◆ INSTRUKSI TERTULIS ◆
Tolong ganti "common name" dengan "vernacular name" di semua entri di bawah, lalu tuliskan kembali baris-barisnya tanpa perubahan lain. Jangan sertakan gambar dalam jawaban.
··· INFORMASI YANG DIBERIKAN ···
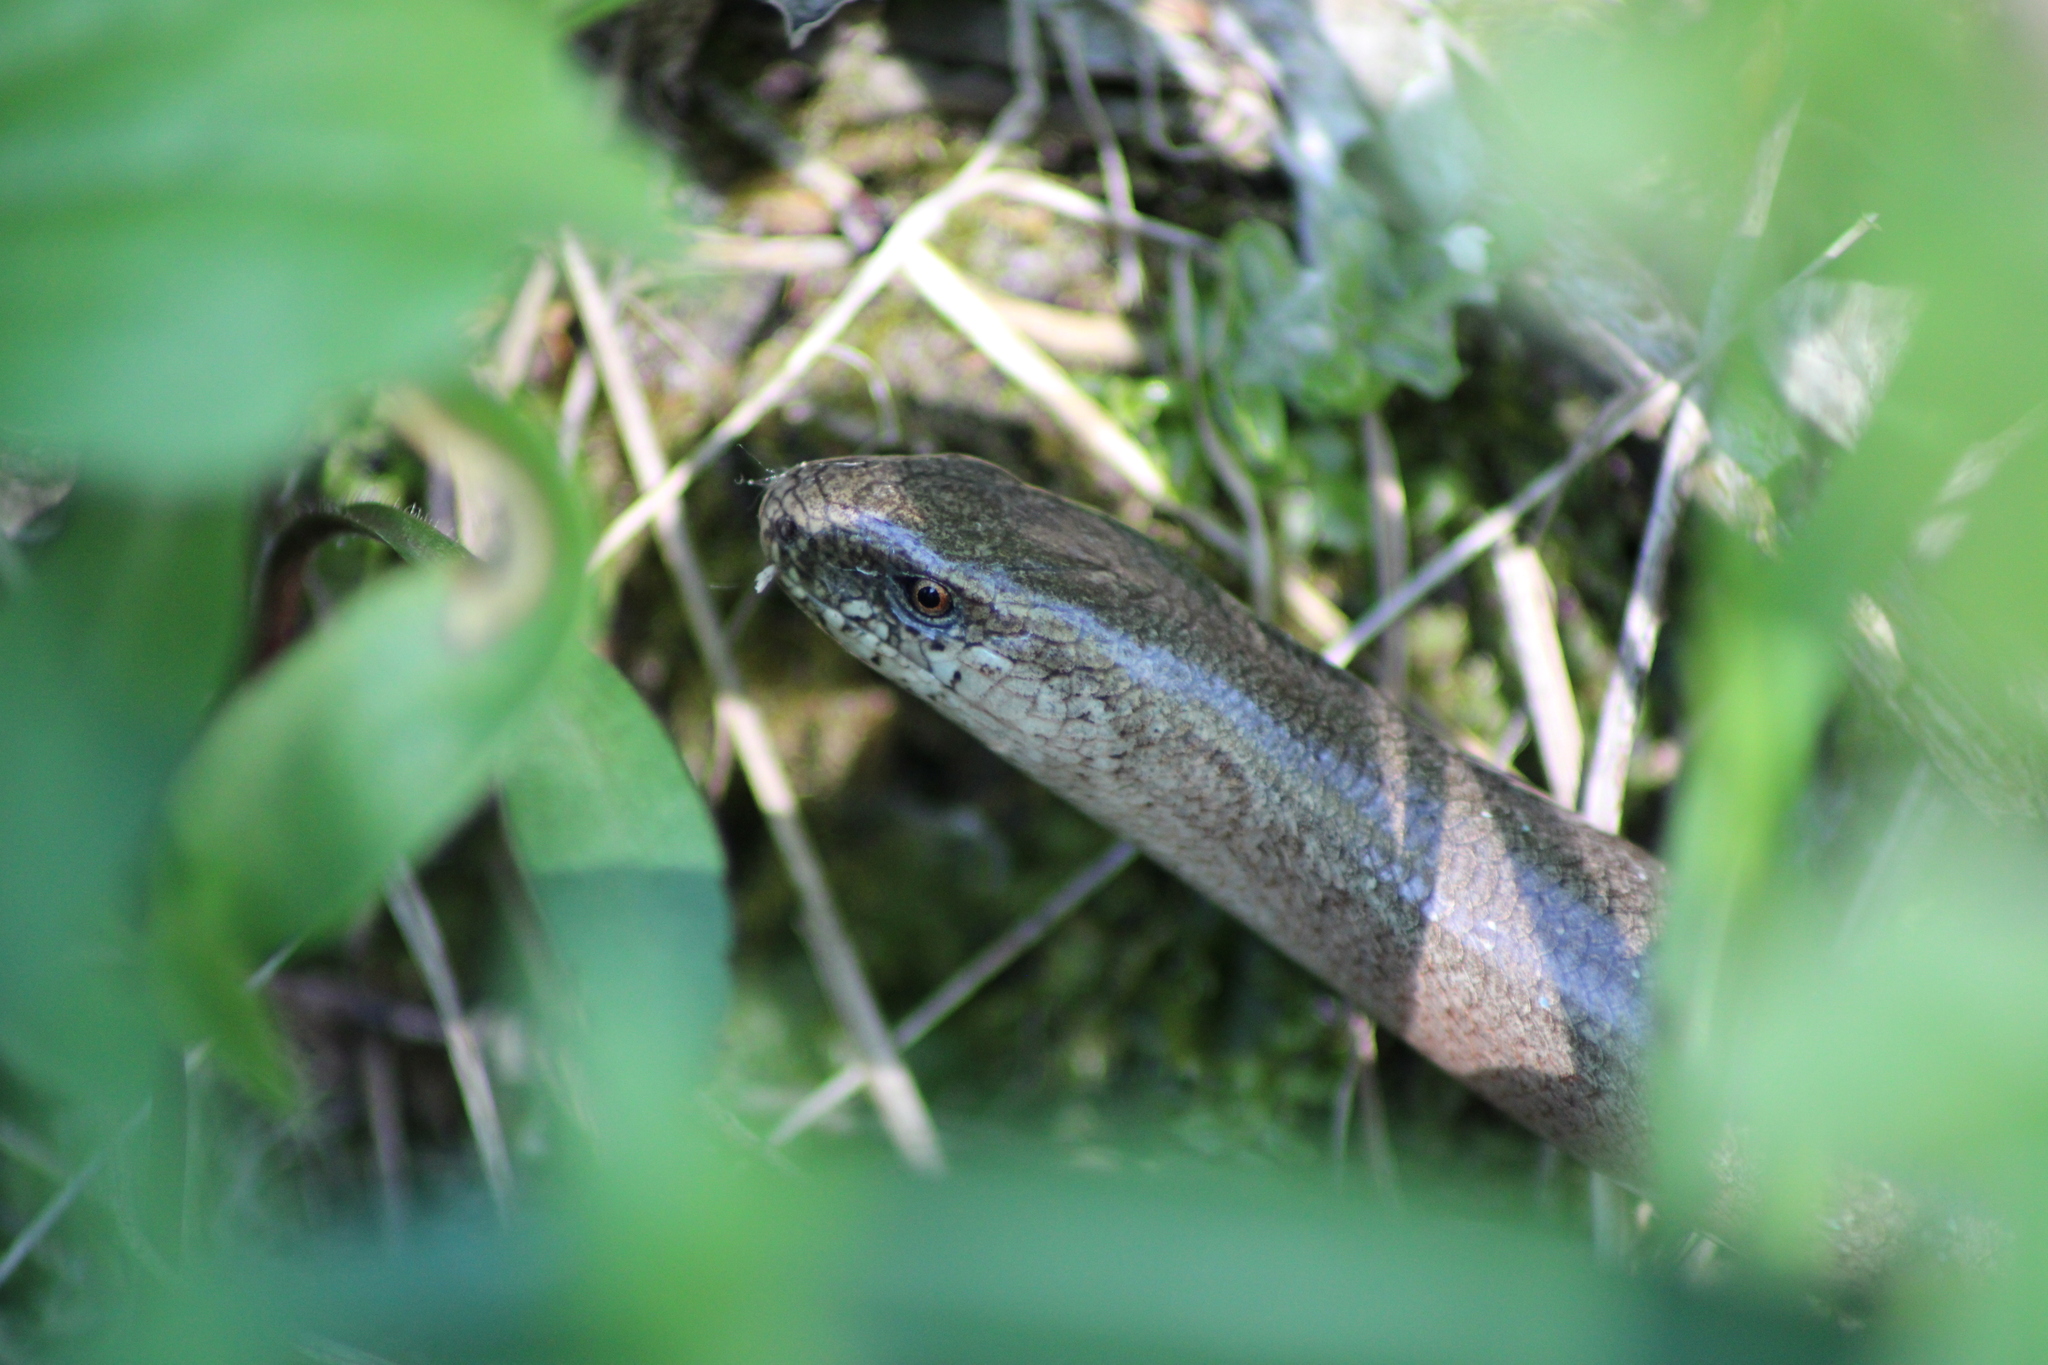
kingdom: Animalia
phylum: Chordata
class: Squamata
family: Anguidae
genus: Anguis
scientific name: Anguis fragilis
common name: Slow worm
···
◆ JAWABAN TERTULIS ◆
kingdom: Animalia
phylum: Chordata
class: Squamata
family: Anguidae
genus: Anguis
scientific name: Anguis fragilis
vernacular name: Slow worm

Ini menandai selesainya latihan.